El magisterio de Carmen Méndez en la formación elemental y posteriormente en la academia de San Alejandro, las influencias de Eduardo Hernández, Norberto Marrero, Alexander Richard y, sobre todo, Belkis Ayón, pautan un camino de influencias e indagaciones en los inicios de la carrera de Patricio Rodríguez.

El cambio generacional que se produjo en el Arte Cubano en la década de 1990 y que Lupe Álvarez definió como “la vuelta al oficio” articuló, en el desastre económico del “período especial”, una “ontología de la precariedad”. 

Con este preámbulo, quizás podamos entender esta obsesión factual que hace que este artista logre esa fantasía ludita ensayada por Lewis Mumford en Técnica y Civilización; la mano que crea a la máquina no quiere perder al mismo tiempo su vitalidad como “artefacto tecnológico” amparada en la idea de la precisión manual. Por eso los papeles calados de Patricio Rodríguez tienen un aspecto maquinal, precisos como engranajes sofisticados de un aparataje interior, subrepticio y a la vez “humano, demasiado humano”. 

La mano, el calador, un pliego de papel y el tiempo son para Patricio Rodríguez herramientas metafísicas con las que reconstruye el caos y el orden. Lo caótico se advierte en el rasgado; la forma interrupta, el fragmento ausente que a su vez hace visible los visos de otra realidad, de otra imagen acoplada que se con-funde y se deja drenar por sucesivas capas que terminan siendo sustancia. El orden es la inusitada armonía, un equilibrio expresado en sucesivos ahuecamientos y enlazamientos como compenetración de figura y fondo, fenómeno y fundamento y que terminan grabando una imagen hermosa y compleja como la espiral ignótica de un nautilus.

Huellas, líneas, perímetros, moldes, rostros, mapa de lo intrínseco y de lo imaginado esbozan las formas de sus desplazamientos. La Habana-Monterrey-Miami han sido tres ciudades vitales para Patricio Rodríguez, ciudades que han marcado las etapas de su trabajo, y por las que ha pasado dejando un recorrido triangular acotado por sucesivas líneas de idas y venidas no muy diferentes a las que utiliza en sus laberintos de papel. 
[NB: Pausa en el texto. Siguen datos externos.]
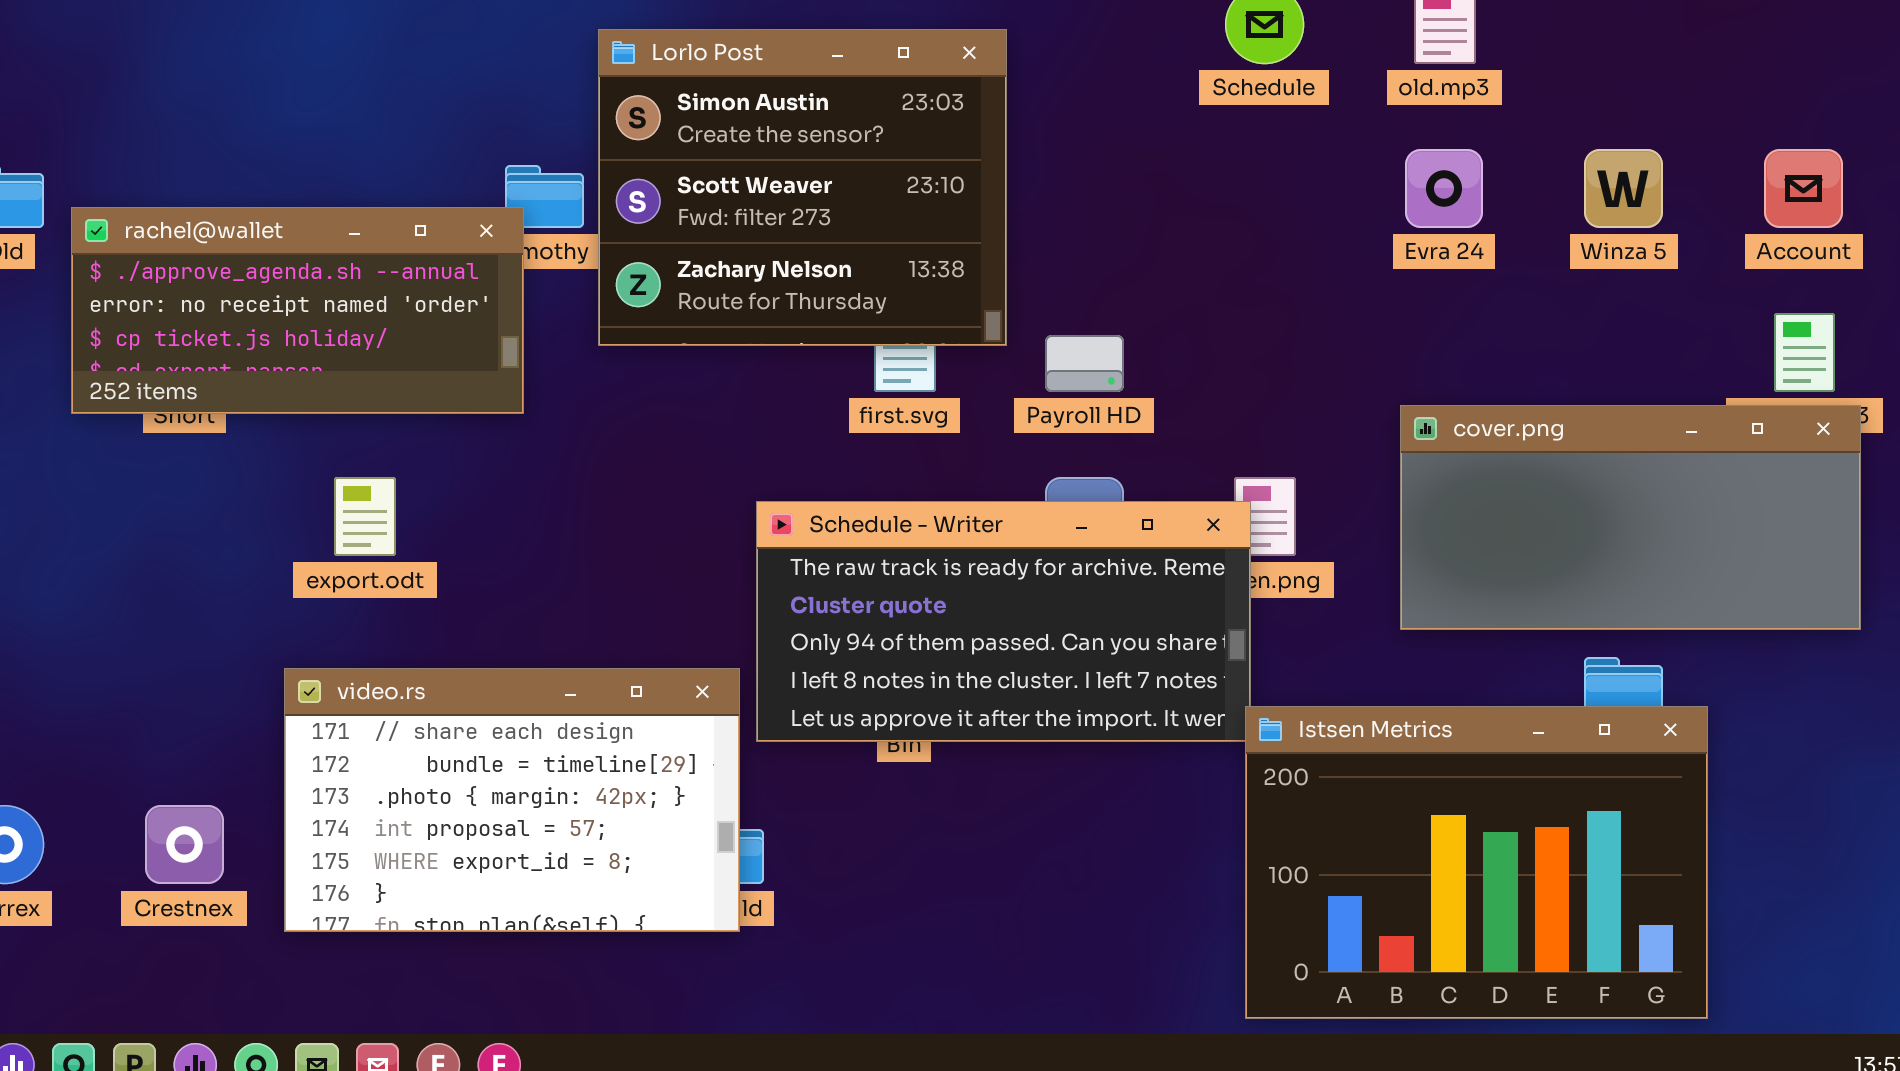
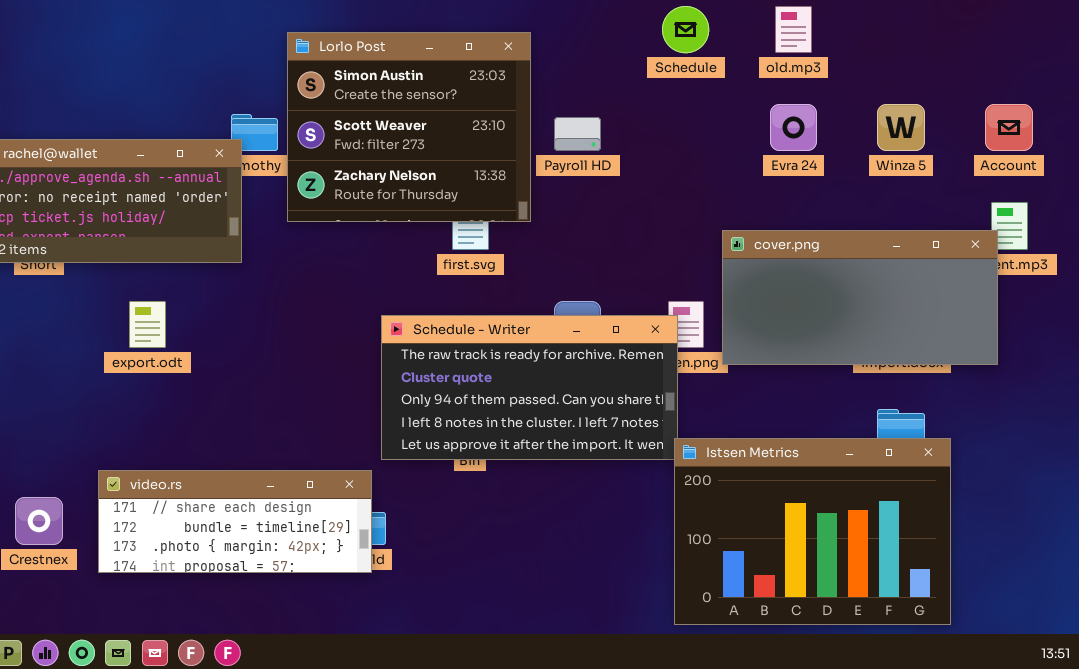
Payroll HD: [1045,335,1124,392] -> [554,117,601,151], moved
cover.png: [1400,405,1861,630] -> [722,230,998,365], moved
video.rs: [284,668,740,932] -> [98,470,372,573], resized

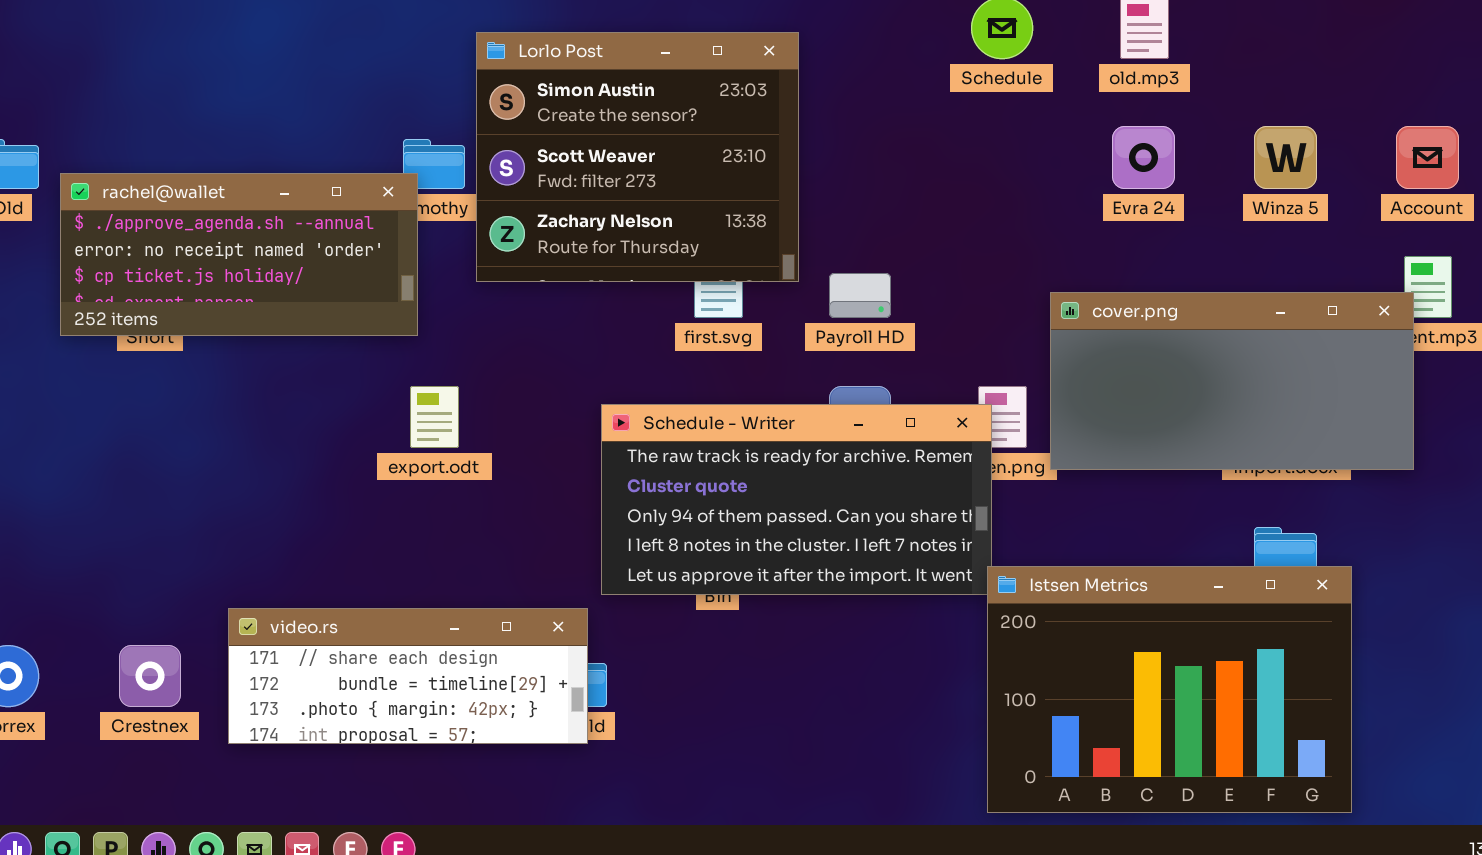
Payroll HD: [554,117,601,151] -> [829,273,891,318], moved
export.odt: [129,301,166,348] -> [410,386,459,448], moved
En La Habana –ya advertíamos esta “ontología de la precariedad”– la imposibilidad de una variedad técnica cifraba en el papel un material casi único sobre el que crear variaciones improvisadas, como teñirlo con tinta y óleo, al no poder encontrar una variedad de papeles de color de factura industrial. 

Una vez instalado en Monterrey, México, se advierte una sofisticación en la puesta en escena de las obras y sus variedades materiales. La exposición de las calacas (2012) ilustra esto, la vida y la muerte enlazadas por ese símbolo a su vez tan importante en la imaginería cultural mexicana que tiene en la celebración del Día de los Muertos su apoteosis: la calavera o calaca. 

Al día de hoy, en Miami, al parecer de paso pues Patricio Rodríguez también se nutre del viaje y la libertad que supone evitar raíces territoriales, su obra alcanza un nivel de síntesis que significa madurez creativa. Y ahí ese

efecto de completitud y sagacidad de obras como la serie Circles (2020). O series de factura más reciente como Le Voyeur (2022), donde el carácter literal y de “desvelamiento destructivo” que observa el filósofo Byung-Chul Han en la pornografía queda anulado pues, con sutileza poética, el artista va calando fotos pornográficas donde lo ordinario de lo explícito sexual queda reconstruido por una membrana de agujeros que nos devuelve, como espectadores, el poder de la evocación. La belleza como escondite. 

Este artista huye de la totalidad, prefiere el fragmento enmarañado, el recorrido subrepticio del reverso, la hoja de yagruma al atardecer. Rainer Maria Rilke comentaba que el hecho de ver, era como una herida, una penetración a lo desconocido del yo desde una oquedad. Esto es el universo creativo de Patricio Rodríguez, una abertura hacia lo complejo. Un asomo a las sucesivas líneas caladas por la subjetividad.